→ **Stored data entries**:
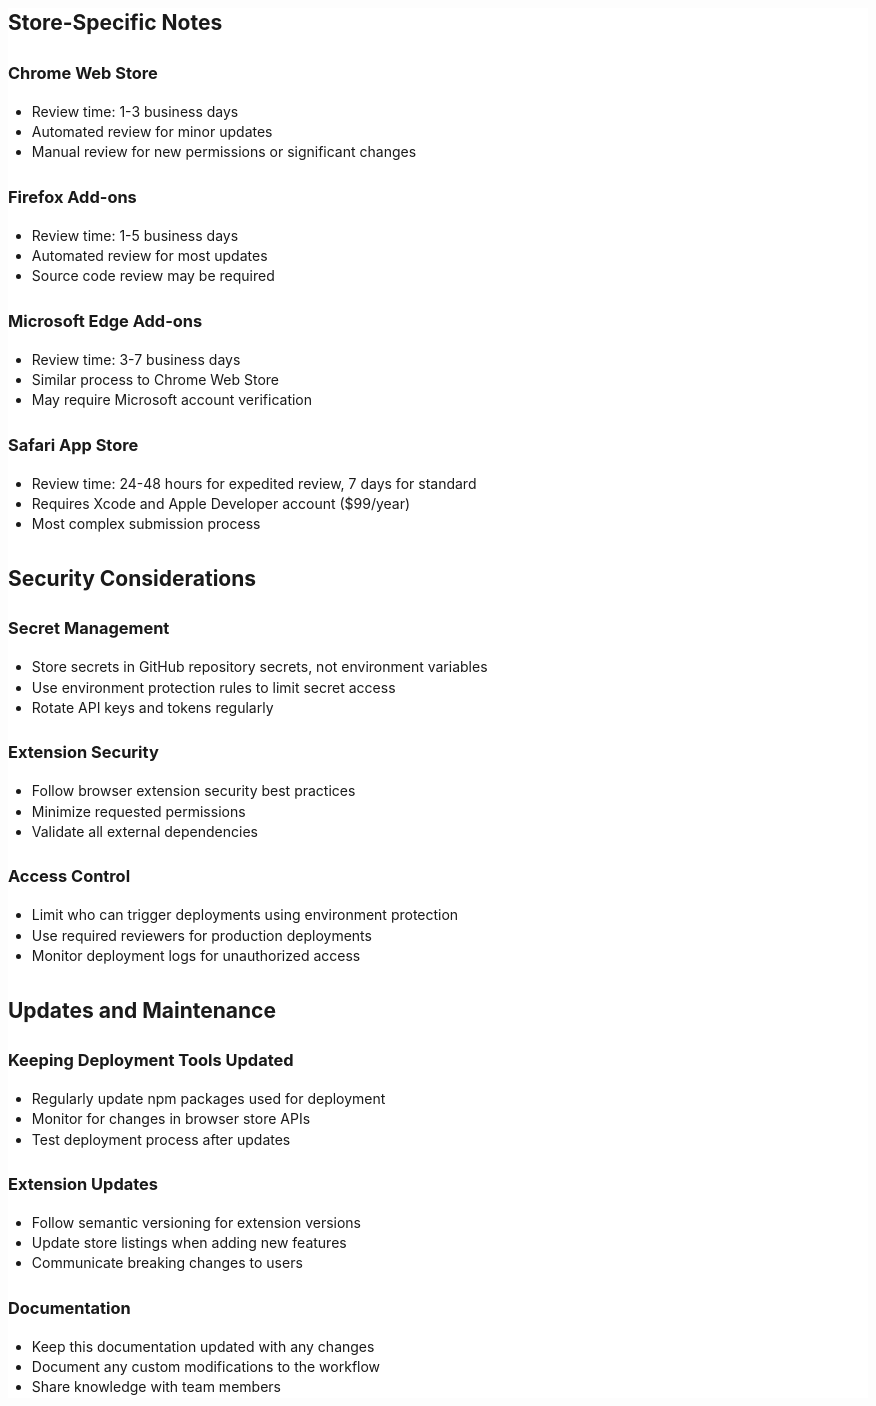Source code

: ## Store-Specific Notes

### Chrome Web Store
- Review time: 1-3 business days
- Automated review for minor updates
- Manual review for new permissions or significant changes

### Firefox Add-ons
- Review time: 1-5 business days  
- Automated review for most updates
- Source code review may be required

### Microsoft Edge Add-ons
- Review time: 3-7 business days
- Similar process to Chrome Web Store
- May require Microsoft account verification

### Safari App Store
- Review time: 24-48 hours for expedited review, 7 days for standard
- Requires Xcode and Apple Developer account ($99/year)
- Most complex submission process

## Security Considerations

### Secret Management
- Store secrets in GitHub repository secrets, not environment variables
- Use environment protection rules to limit secret access
- Rotate API keys and tokens regularly

### Extension Security
- Follow browser extension security best practices
- Minimize requested permissions
- Validate all external dependencies

### Access Control
- Limit who can trigger deployments using environment protection
- Use required reviewers for production deployments
- Monitor deployment logs for unauthorized access

## Updates and Maintenance

### Keeping Deployment Tools Updated
- Regularly update npm packages used for deployment
- Monitor for changes in browser store APIs
- Test deployment process after updates

### Extension Updates
- Follow semantic versioning for extension versions
- Update store listings when adding new features
- Communicate breaking changes to users

### Documentation
- Keep this documentation updated with any changes
- Document any custom modifications to the workflow
- Share knowledge with team members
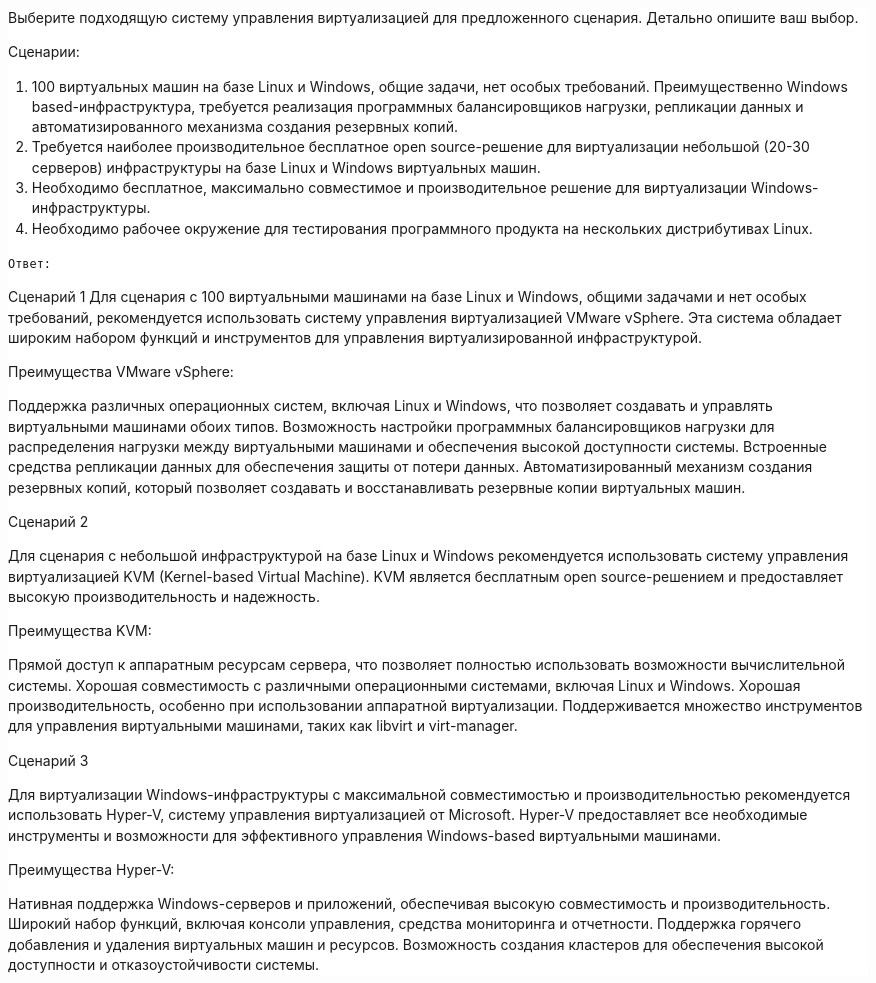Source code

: Выберите подходящую систему управления виртуализацией для предложенного сценария. Детально опишите ваш выбор.

Сценарии:

1. 100 виртуальных машин на базе Linux и Windows, общие задачи, нет особых требований. Преимущественно Windows based-инфраструктура, требуется реализация программных балансировщиков нагрузки, репликации данных и автоматизированного механизма создания резервных копий.
2. Требуется наиболее производительное бесплатное open source-решение для виртуализации небольшой (20-30 серверов) инфраструктуры на базе Linux и Windows виртуальных машин.
3. Необходимо бесплатное, максимально совместимое и производительное решение для виртуализации Windows-инфраструктуры.
4. Необходимо рабочее окружение для тестирования программного продукта на нескольких дистрибутивах Linux.

`Ответ:`

Сценарий 1
Для сценария с 100 виртуальными машинами на базе Linux и Windows, общими задачами и нет особых требований, рекомендуется использовать систему управления виртуализацией VMware vSphere. Эта система обладает широким набором функций и инструментов для управления виртуализированной инфраструктурой.

Преимущества VMware vSphere:

Поддержка различных операционных систем, включая Linux и Windows, что позволяет создавать и управлять виртуальными машинами обоих типов.
Возможность настройки программных балансировщиков нагрузки для распределения нагрузки между виртуальными машинами и обеспечения высокой доступности системы.
Встроенные средства репликации данных для обеспечения защиты от потери данных.
Автоматизированный механизм создания резервных копий, который позволяет создавать и восстанавливать резервные копии виртуальных машин.

Сценарий 2

Для сценария с небольшой инфраструктурой на базе Linux и Windows рекомендуется использовать систему управления виртуализацией KVM (Kernel-based Virtual Machine). KVM является бесплатным open source-решением и предоставляет высокую производительность и надежность.

Преимущества KVM:

Прямой доступ к аппаратным ресурсам сервера, что позволяет полностью использовать возможности вычислительной системы.
Хорошая совместимость с различными операционными системами, включая Linux и Windows.
Хорошая производительность, особенно при использовании аппаратной виртуализации.
Поддерживается множество инструментов для управления виртуальными машинами, таких как libvirt и virt-manager.

Сценарий 3

Для виртуализации Windows-инфраструктуры с максимальной совместимостью и производительностью рекомендуется использовать Hyper-V, систему управления виртуализацией от Microsoft. Hyper-V предоставляет все необходимые инструменты и возможности для эффективного управления Windows-based виртуальными машинами.

Преимущества Hyper-V:

Нативная поддержка Windows-серверов и приложений, обеспечивая высокую совместимость и производительность.
Широкий набор функций, включая консоли управления, средства мониторинга и отчетности.
Поддержка горячего добавления и удаления виртуальных машин и ресурсов.
Возможность создания кластеров для обеспечения высокой доступности и отказоустойчивости системы.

→ **Work instruction**:
Please retype every entry above exactly, leaving out any picture.

→ **Your response**:
Source code

: ## Store-Specific Notes

### Chrome Web Store
- Review time: 1-3 business days
- Automated review for minor updates
- Manual review for new permissions or significant changes

### Firefox Add-ons
- Review time: 1-5 business days  
- Automated review for most updates
- Source code review may be required

### Microsoft Edge Add-ons
- Review time: 3-7 business days
- Similar process to Chrome Web Store
- May require Microsoft account verification

### Safari App Store
- Review time: 24-48 hours for expedited review, 7 days for standard
- Requires Xcode and Apple Developer account ($99/year)
- Most complex submission process

## Security Considerations

### Secret Management
- Store secrets in GitHub repository secrets, not environment variables
- Use environment protection rules to limit secret access
- Rotate API keys and tokens regularly

### Extension Security
- Follow browser extension security best practices
- Minimize requested permissions
- Validate all external dependencies

### Access Control
- Limit who can trigger deployments using environment protection
- Use required reviewers for production deployments
- Monitor deployment logs for unauthorized access

## Updates and Maintenance

### Keeping Deployment Tools Updated
- Regularly update npm packages used for deployment
- Monitor for changes in browser store APIs
- Test deployment process after updates

### Extension Updates
- Follow semantic versioning for extension versions
- Update store listings when adding new features
- Communicate breaking changes to users

### Documentation
- Keep this documentation updated with any changes
- Document any custom modifications to the workflow
- Share knowledge with team members
Source code

: Выберите подходящую систему управления виртуализацией для предложенного сценария. Детально опишите ваш выбор.

Сценарии:

1. 100 виртуальных машин на базе Linux и Windows, общие задачи, нет особых требований. Преимущественно Windows based-инфраструктура, требуется реализация программных балансировщиков нагрузки, репликации данных и автоматизированного механизма создания резервных копий.
2. Требуется наиболее производительное бесплатное open source-решение для виртуализации небольшой (20-30 серверов) инфраструктуры на базе Linux и Windows виртуальных машин.
3. Необходимо бесплатное, максимально совместимое и производительное решение для виртуализации Windows-инфраструктуры.
4. Необходимо рабочее окружение для тестирования программного продукта на нескольких дистрибутивах Linux.

`Ответ:`

Сценарий 1
Для сценария с 100 виртуальными машинами на базе Linux и Windows, общими задачами и нет особых требований, рекомендуется использовать систему управления виртуализацией VMware vSphere. Эта система обладает широким набором функций и инструментов для управления виртуализированной инфраструктурой.

Преимущества VMware vSphere:

Поддержка различных операционных систем, включая Linux и Windows, что позволяет создавать и управлять виртуальными машинами обоих типов.
Возможность настройки программных балансировщиков нагрузки для распределения нагрузки между виртуальными машинами и обеспечения высокой доступности системы.
Встроенные средства репликации данных для обеспечения защиты от потери данных.
Автоматизированный механизм создания резервных копий, который позволяет создавать и восстанавливать резервные копии виртуальных машин.

Сценарий 2

Для сценария с небольшой инфраструктурой на базе Linux и Windows рекомендуется использовать систему управления виртуализацией KVM (Kernel-based Virtual Machine). KVM является бесплатным open source-решением и предоставляет высокую производительность и надежность.

Преимущества KVM:

Прямой доступ к аппаратным ресурсам сервера, что позволяет полностью использовать возможности вычислительной системы.
Хорошая совместимость с различными операционными системами, включая Linux и Windows.
Хорошая производительность, особенно при использовании аппаратной виртуализации.
Поддерживается множество инструментов для управления виртуальными машинами, таких как libvirt и virt-manager.

Сценарий 3

Для виртуализации Windows-инфраструктуры с максимальной совместимостью и производительностью рекомендуется использовать Hyper-V, систему управления виртуализацией от Microsoft. Hyper-V предоставляет все необходимые инструменты и возможности для эффективного управления Windows-based виртуальными машинами.

Преимущества Hyper-V:

Нативная поддержка Windows-серверов и приложений, обеспечивая высокую совместимость и производительность.
Широкий набор функций, включая консоли управления, средства мониторинга и отчетности.
Поддержка горячего добавления и удаления виртуальных машин и ресурсов.
Возможность создания кластеров для обеспечения высокой доступности и отказоустойчивости системы.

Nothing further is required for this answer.